What did Utah lose after the Presidential debate was pulled?
Jun 27, 2024, 4:48 PM | Updated: 5:23 pm
SALT LAKE CITY — As the current President Joe Biden and former President Donald Trump take the stage in Atlanta for a historic, first-of-its-kind debate, Utah is mourning the loss of its scheduled Presidential debate for October.
The University of Utah was supposed to be the final stop for the highest-profile presidential debate of the political cycle. But the Presidential Debate Commission recently informed the university that none of the planned 2024 cycle debates would happen – making it official that the event scheduled for October 9 is canceled.

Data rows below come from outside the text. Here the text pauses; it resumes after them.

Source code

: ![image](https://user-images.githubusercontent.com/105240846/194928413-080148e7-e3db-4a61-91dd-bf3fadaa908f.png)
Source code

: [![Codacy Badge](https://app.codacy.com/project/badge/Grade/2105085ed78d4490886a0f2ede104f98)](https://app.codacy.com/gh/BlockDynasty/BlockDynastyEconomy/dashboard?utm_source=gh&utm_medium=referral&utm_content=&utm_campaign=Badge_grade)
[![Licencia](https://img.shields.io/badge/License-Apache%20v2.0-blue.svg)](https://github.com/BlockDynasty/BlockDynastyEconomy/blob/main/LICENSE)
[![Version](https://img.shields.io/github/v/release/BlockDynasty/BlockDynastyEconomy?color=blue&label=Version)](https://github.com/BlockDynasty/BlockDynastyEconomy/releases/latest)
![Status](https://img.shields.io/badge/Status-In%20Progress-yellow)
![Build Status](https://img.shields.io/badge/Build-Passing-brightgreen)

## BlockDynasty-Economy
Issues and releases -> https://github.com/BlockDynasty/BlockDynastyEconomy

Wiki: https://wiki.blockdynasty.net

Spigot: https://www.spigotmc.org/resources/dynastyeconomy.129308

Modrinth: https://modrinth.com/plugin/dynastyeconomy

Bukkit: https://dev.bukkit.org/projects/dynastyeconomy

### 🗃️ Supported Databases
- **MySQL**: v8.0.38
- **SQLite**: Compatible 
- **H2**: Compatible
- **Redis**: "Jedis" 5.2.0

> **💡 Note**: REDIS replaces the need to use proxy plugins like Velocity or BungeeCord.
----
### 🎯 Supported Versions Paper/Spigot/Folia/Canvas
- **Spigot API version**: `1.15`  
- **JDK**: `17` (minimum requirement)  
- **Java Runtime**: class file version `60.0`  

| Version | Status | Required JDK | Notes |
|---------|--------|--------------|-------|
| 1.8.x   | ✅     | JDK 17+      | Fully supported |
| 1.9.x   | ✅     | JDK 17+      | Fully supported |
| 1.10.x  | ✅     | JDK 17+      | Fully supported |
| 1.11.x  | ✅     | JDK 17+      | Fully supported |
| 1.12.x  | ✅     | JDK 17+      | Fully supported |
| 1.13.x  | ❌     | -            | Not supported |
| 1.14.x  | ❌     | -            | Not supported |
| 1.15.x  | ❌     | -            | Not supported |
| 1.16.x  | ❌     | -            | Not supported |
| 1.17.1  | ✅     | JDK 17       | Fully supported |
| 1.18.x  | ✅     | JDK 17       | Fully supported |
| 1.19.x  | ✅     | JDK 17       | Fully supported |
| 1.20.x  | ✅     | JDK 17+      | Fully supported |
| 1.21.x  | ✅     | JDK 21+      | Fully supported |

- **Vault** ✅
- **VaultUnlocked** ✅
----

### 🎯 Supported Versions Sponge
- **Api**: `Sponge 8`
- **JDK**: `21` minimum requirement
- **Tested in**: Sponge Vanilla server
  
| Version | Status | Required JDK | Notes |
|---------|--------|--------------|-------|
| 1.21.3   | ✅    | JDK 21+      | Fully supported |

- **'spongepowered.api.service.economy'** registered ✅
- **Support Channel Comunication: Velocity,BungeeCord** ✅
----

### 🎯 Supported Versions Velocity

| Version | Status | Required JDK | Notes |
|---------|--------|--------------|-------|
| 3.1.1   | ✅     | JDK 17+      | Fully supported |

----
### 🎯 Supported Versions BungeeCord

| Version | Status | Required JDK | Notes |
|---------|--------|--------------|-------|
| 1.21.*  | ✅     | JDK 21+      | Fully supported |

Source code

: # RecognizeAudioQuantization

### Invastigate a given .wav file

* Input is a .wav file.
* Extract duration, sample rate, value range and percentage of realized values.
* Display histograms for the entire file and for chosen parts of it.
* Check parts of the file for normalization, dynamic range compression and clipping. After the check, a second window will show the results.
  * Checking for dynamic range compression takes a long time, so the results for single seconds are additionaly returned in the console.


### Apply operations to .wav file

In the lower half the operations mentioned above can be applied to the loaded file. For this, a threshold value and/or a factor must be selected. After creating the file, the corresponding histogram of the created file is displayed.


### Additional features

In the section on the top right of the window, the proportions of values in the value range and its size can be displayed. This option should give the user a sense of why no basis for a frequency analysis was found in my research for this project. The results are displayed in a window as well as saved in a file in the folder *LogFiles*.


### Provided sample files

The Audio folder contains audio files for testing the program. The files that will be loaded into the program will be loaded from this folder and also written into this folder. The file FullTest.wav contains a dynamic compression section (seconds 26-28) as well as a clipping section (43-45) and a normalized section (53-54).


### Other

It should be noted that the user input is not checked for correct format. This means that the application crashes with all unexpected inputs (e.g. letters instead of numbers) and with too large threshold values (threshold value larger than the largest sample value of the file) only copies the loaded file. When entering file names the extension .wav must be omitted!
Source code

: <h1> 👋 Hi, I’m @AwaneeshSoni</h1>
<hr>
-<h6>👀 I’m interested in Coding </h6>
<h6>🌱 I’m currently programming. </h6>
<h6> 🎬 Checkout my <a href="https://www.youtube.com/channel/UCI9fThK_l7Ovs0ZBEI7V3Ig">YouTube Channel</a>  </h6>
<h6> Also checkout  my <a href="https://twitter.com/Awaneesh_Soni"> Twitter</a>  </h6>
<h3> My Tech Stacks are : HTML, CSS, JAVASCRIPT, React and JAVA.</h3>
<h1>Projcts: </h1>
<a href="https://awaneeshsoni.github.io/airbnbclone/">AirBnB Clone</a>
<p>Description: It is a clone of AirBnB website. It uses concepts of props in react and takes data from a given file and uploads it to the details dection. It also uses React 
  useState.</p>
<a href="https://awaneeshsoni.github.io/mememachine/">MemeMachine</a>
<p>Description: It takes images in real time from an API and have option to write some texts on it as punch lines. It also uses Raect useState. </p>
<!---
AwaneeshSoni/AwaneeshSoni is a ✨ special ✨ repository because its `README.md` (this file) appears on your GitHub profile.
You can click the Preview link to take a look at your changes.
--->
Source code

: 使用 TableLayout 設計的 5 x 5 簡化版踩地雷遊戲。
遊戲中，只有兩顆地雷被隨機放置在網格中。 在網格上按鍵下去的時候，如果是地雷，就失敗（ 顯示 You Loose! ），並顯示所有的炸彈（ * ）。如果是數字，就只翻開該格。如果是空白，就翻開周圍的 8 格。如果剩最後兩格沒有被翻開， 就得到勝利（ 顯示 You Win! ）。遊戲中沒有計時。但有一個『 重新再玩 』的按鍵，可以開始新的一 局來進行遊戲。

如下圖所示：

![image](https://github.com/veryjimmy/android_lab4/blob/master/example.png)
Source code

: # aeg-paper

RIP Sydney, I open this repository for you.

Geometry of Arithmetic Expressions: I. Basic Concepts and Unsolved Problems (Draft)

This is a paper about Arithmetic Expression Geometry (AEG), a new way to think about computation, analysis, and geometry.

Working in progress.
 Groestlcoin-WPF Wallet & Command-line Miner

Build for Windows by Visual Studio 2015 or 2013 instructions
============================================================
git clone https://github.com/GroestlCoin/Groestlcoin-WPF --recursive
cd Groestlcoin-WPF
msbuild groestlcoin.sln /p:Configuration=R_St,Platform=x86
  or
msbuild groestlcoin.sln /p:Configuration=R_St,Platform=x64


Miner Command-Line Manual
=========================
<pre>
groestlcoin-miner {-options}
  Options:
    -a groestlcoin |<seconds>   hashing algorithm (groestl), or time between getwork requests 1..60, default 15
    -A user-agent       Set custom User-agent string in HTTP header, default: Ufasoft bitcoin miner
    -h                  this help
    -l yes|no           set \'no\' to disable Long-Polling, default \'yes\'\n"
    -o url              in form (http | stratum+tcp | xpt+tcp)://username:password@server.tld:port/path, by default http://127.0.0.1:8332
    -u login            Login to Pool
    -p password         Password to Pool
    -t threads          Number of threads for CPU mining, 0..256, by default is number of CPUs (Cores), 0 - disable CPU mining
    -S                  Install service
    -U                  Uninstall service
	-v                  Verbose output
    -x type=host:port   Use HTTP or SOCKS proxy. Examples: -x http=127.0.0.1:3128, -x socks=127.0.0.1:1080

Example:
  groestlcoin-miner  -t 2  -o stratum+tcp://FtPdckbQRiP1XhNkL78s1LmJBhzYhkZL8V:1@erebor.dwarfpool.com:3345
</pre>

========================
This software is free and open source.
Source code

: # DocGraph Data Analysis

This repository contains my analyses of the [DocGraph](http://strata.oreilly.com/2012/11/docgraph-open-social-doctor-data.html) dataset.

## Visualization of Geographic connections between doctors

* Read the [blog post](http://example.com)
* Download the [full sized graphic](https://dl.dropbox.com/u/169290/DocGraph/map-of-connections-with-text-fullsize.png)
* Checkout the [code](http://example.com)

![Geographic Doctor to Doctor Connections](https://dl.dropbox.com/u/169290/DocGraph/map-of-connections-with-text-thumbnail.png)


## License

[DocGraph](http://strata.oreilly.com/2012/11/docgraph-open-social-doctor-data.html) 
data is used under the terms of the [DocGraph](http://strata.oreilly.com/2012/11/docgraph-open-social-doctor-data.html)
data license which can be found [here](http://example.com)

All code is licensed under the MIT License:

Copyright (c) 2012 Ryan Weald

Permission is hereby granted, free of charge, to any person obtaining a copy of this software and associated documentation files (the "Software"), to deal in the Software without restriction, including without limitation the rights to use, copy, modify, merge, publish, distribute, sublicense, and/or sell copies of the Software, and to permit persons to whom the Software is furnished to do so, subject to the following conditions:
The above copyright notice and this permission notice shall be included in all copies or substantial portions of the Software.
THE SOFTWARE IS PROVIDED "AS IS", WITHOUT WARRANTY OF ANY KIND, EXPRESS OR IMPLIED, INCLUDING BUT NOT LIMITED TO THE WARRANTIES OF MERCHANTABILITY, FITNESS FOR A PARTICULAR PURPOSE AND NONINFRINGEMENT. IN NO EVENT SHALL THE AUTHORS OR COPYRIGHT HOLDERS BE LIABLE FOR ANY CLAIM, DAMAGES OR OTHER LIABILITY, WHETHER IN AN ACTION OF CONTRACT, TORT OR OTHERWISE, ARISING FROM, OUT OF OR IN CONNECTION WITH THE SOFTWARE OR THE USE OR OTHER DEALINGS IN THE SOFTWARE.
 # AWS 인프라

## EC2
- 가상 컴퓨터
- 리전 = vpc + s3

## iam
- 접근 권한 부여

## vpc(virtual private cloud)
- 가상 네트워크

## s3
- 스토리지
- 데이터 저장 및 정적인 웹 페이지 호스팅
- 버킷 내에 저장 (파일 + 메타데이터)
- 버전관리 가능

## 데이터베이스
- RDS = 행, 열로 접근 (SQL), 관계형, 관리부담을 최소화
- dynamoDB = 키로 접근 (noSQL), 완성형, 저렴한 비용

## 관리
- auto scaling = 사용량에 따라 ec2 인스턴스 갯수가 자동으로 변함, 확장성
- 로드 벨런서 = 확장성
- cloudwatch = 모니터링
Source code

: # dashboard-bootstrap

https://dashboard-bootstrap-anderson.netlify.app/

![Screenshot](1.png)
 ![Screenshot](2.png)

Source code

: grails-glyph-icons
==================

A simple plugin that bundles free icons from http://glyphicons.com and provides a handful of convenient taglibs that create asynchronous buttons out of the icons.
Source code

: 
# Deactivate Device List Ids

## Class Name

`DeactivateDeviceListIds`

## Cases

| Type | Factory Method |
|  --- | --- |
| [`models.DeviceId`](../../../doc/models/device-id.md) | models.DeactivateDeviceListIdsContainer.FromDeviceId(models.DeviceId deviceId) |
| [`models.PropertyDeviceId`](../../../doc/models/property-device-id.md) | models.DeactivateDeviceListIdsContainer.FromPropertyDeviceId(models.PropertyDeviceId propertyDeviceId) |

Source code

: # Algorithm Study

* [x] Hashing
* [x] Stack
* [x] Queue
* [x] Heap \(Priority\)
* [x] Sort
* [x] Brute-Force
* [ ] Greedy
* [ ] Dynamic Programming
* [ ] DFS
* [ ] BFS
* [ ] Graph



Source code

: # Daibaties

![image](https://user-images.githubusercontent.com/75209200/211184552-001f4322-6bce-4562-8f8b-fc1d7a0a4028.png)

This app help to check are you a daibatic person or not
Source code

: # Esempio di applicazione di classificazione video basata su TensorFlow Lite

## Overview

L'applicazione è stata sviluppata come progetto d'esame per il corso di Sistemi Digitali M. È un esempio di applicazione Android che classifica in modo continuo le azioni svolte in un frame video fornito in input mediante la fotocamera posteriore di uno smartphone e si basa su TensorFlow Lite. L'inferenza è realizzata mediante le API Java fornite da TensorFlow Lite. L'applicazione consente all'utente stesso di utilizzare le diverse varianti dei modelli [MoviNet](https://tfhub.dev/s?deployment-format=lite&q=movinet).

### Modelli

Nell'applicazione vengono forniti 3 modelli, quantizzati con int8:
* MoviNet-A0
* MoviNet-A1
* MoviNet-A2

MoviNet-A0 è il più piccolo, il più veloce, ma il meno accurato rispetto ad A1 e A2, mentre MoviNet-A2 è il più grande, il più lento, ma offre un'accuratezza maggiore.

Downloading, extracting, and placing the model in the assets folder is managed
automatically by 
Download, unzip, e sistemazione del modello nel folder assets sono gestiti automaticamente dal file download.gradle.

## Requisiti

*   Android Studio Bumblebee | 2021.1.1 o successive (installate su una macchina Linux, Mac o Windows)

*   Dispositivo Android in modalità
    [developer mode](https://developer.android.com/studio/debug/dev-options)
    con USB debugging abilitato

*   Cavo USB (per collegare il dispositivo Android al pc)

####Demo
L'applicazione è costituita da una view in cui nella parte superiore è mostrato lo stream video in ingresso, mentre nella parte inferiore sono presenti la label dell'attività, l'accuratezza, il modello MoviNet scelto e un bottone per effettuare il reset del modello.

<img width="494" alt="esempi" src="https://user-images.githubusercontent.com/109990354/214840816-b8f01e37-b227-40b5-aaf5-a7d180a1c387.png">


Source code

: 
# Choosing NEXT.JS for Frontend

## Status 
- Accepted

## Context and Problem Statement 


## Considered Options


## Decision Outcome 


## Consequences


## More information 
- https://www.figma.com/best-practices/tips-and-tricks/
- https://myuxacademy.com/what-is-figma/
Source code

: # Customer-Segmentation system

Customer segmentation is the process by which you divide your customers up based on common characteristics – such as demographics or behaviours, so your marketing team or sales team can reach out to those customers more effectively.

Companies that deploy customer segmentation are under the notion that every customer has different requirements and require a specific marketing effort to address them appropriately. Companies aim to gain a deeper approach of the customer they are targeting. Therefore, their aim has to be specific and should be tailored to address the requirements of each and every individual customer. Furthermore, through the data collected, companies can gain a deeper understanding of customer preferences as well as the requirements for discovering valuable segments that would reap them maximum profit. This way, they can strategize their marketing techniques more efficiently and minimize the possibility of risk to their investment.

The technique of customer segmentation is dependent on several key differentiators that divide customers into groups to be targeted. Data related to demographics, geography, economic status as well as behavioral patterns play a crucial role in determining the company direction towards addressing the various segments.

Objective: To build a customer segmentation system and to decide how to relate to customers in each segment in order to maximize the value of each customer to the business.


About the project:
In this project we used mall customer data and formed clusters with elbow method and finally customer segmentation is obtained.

“The Biden-Harris Campaign informed the Commission that President Biden will not agree to debate under the sponsorship of the Commission during the 2024 general election campaign,” CDP Co-chairs Antonia Hernández and Frank Fahrenkopf said in a statement that the University posted on its website.
“It is unfair to ask the four campuses to continue to prepare for their debates, as they have been doing since their November 2023 selection.
We are grateful to the sites, and we are sorry to come to this decision,” the chairs said.
Jason Perry, director of the Hinckley Institute of Politics who was tasked with organizing the event, said he too is disappointed.
“Of course we’re disappointed in that decision but it’s not in our control at all,” Perry said.
Perry said it cost $2.5 million to bid for the debate, money he said came from University of Utah revenue outside of student tuition or taxpayer money.
Perry said that the PDC will have to pay back the portion of that $2.5 million that they haven’t used, although he did not yet have a final accounting of how much that would be.
The Utah legislature also recently allocated an additional $2.5 million to be used for debate prep, but fearing that Trump would back out, the legislature put it in a fund that only gets spent with approval from the Executive Appropriations Committee. That never happened.
Money that has been spent, Perry said, was on hotels and some marketing costs.
“In terms of those high profile, big costs for fencing, etc., we negotiate all our contracts so we do not have those expenses,” he said.
Perry believed they have forged a good relationship with the Presidential Debate Commission and said that if anything falls through with these media debates, Utah is ready. But, he said he’s not hopeful it will happen this year.
“I don’t have really any hope that there’s going to be too many other debates than the two that are scheduled.”